BEGIN

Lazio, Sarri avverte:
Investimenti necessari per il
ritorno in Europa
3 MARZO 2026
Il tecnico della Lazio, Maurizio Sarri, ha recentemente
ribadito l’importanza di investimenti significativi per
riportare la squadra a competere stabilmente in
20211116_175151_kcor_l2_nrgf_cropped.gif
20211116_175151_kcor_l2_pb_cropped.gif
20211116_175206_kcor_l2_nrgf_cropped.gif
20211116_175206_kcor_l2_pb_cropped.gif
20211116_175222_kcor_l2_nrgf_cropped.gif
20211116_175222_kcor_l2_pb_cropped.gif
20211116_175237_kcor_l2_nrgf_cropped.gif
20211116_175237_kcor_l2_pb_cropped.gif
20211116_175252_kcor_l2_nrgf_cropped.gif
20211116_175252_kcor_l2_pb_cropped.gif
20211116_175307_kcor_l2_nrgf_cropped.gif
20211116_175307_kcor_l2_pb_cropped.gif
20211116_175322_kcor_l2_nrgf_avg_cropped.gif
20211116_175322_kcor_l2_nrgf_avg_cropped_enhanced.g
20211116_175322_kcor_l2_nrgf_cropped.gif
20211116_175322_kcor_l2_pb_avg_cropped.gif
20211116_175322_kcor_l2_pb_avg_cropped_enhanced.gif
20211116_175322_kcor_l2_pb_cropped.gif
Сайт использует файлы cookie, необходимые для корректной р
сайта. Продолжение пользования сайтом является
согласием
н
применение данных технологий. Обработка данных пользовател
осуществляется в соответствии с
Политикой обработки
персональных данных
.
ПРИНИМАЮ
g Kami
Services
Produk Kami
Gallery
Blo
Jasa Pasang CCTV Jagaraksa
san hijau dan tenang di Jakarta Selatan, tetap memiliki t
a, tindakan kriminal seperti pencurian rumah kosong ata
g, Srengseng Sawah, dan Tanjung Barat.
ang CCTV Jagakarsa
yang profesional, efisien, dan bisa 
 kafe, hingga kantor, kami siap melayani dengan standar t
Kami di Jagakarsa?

END

[How to complete this task] Pick out every line in the records that contains the word "Sarri" and copy each one.

[Solution for this exercise]
Lazio, Sarri avverte:
Il tecnico della Lazio, Maurizio Sarri, ha recentemente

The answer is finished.